This guide will explore some of the security reasons why you should never use XAMPP on your production server for hosting or deploying PHP-based applications.
Why Use XAMPP for Development?
XAMPP is one of the most widely used LAMP stacks for developing PHP-based applications. It consists of an Apache server, MariaDB database, and various scripts associated with PHP and Perl.
Since it is cross-platform, open-source, and easy to set up, it is one of the best tools for beginners who are starting with PHP-based web app development.
Why You Shouldn't Use XAMPP for Production
However, XAMPP is not recommended for use on a production server because of the following security reasons.
1. No Password for the Database Administrator
A password is crucial if you have a dynamic website with a database. The password for the database administrator on XAMPP is not set by default which can lead to many security problems.
- Hackers can gain access to your entire database and modify anything at will because the root user has read, write, and execute permissions.
- Anyone with access to your database can view and copy all your confidential user and company information including copying the entire database.
- Most systems nowadays rely on databases.
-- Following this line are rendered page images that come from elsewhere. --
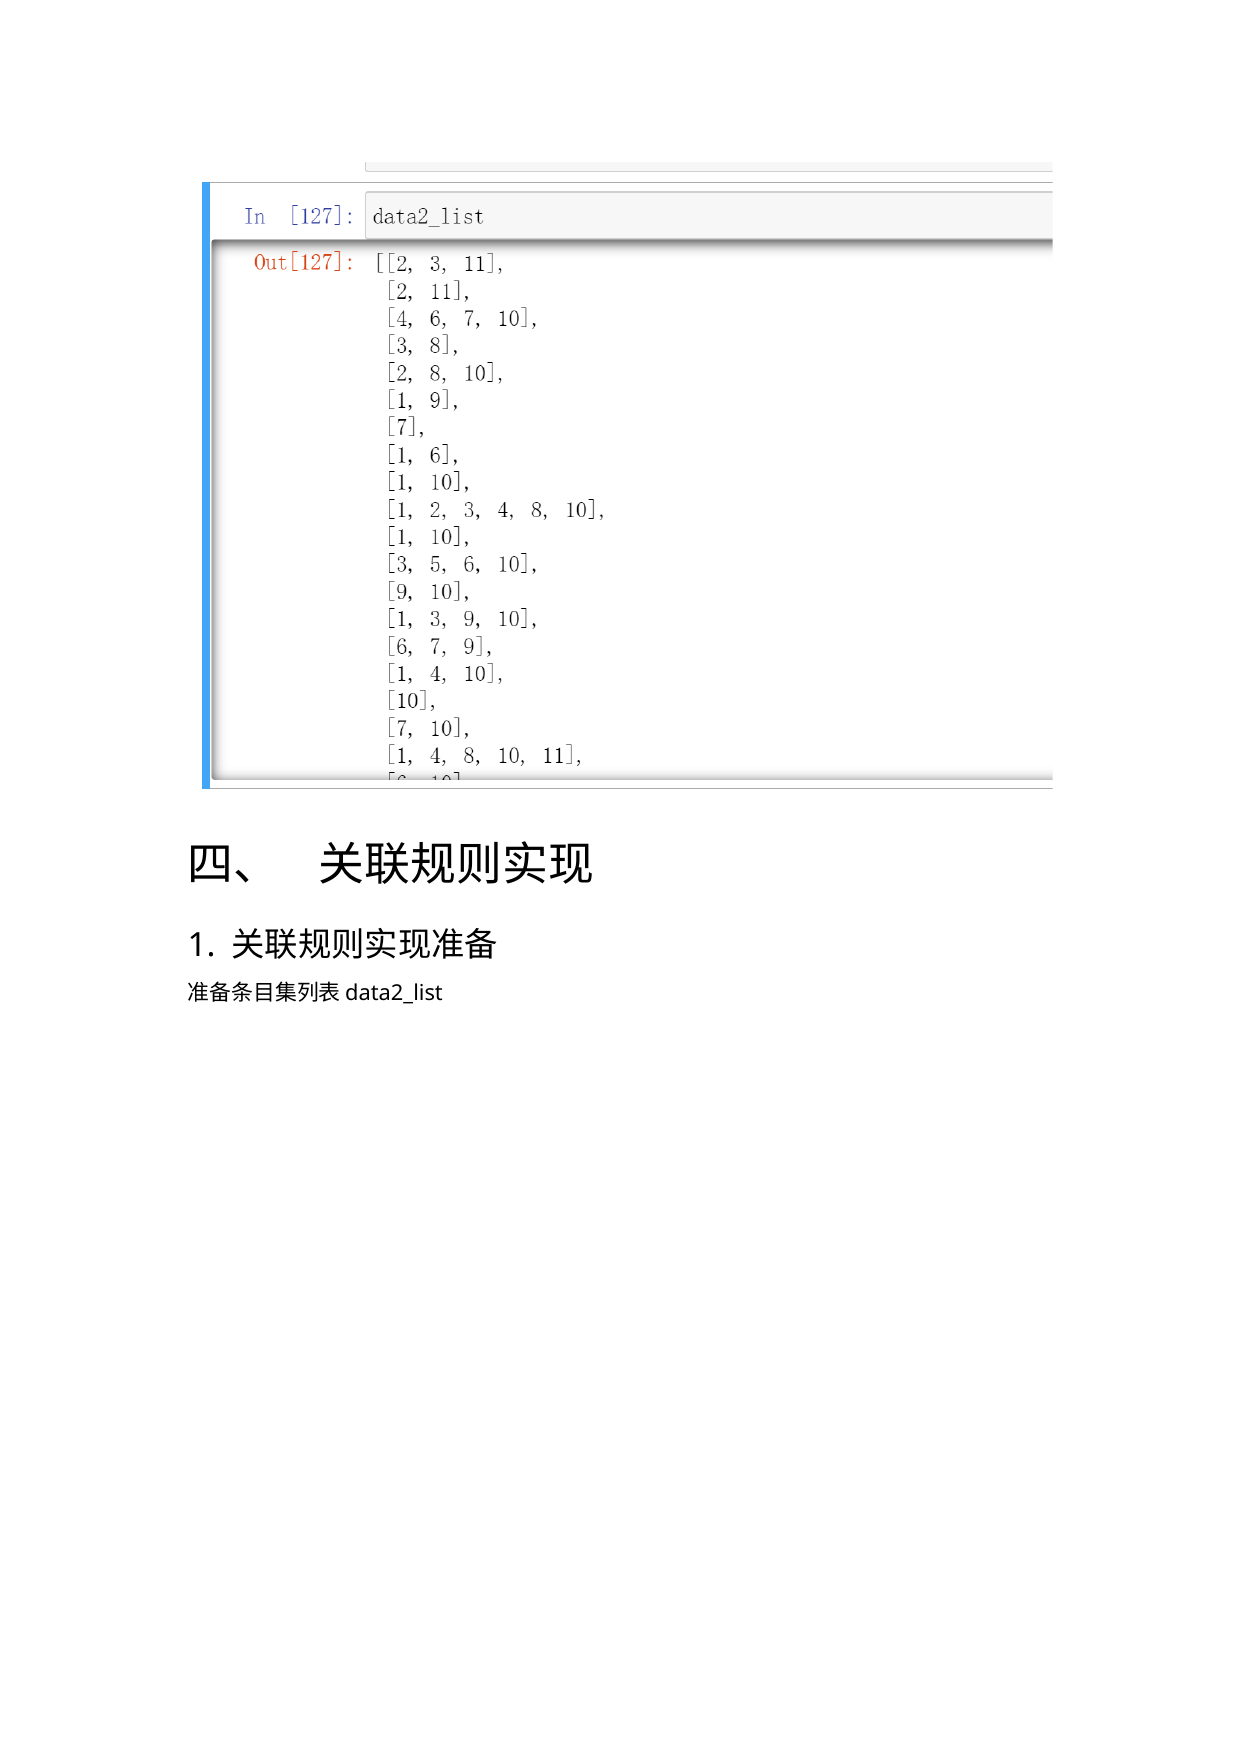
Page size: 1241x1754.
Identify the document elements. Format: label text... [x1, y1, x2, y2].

list 关联规则实现准备 [187, 909, 1053, 974]
picture [187, 162, 1053, 791]
text 准备条目集列表data2_list [187, 974, 1053, 1007]
list 关联规则实现 [187, 812, 1053, 909]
In case the database gets deleted or becomes inaccessible, your system will essentially be brought down.
2. MySQL Can Be Accessed Over a Network
XAMPP uses MySQL or Maria DB as the database service. Unfortunately, the MySQL daemon is easily accessible over the network which is very handy if you are developing websites on a local PC but is not ideal for production.
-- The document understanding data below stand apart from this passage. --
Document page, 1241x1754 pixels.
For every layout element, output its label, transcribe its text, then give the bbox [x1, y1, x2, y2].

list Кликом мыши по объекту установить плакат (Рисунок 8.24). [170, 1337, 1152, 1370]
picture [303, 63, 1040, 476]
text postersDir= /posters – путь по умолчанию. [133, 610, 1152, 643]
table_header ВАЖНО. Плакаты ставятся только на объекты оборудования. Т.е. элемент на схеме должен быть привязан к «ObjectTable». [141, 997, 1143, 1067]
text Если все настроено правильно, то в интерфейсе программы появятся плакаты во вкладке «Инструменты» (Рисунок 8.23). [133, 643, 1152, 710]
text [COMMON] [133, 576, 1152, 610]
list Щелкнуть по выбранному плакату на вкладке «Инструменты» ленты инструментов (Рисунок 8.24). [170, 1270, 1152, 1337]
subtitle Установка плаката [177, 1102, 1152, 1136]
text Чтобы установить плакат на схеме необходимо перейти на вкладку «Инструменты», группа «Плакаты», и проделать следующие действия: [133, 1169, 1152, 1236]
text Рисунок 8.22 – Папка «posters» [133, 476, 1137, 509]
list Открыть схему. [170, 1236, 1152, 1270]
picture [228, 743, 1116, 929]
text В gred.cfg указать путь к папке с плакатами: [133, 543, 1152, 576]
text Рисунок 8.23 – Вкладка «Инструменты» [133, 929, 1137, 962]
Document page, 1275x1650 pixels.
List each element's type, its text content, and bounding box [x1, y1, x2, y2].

Even if you use a firewall to limit access, it may not completely secure your database from being accessed.
3. ProFTPD Uses a Known Password
ProFTPD is the default FTP (File Transfer Protocol) client used by XAMPP. It is a known secret that the default password for this is set to "lampp". This means that users can easily gain access to all your static HTML files or web pages.
Hackers can copy your static web pages to build a fake site that is similar to yours and try to extort valuable information from your users. Also, hackers can inject malicious code into the fake or duplicate site infecting network computers in the process.
4. The Local Mail Server Is Not Secure
On Windows, XAMPP uses Mercury as the default mail server. Unfortunately, the password is also well known, which can make it easier for malicious users to gain access to your emails.
With access to your emails, hackers can send malicious code in emails, try to extort funds from unsuspecting users, or ruin the reputation of your company by sending improper emails to the customers.
Hardening Your XAMPP Installation
If you want to make your XAMPP installation more secure, you can run the following command if XAMPP is running on a Linux server:
sudo /opt/lampp/lampp security
On Windows, you can use the URL: https://localhost/security to fix some security issues. Note that, even if you make the aforementioned configurations, the security loopholes associated with FileZilla and Mercury will still not get fixed.
XAMPP Alternatives That You Can Try
XAMPP is a great tool for setting up a PHP development environment whether you are using Windows, macOS, or Linux. However, it is not secure enough to be used on a production server.
Most administrators use a native LAMP stack on Linux, or IIS on Windows production servers which offer a more secure way of deploying PHP applications. If you're using Windows, consider creating a WAMP development environment using WampServer.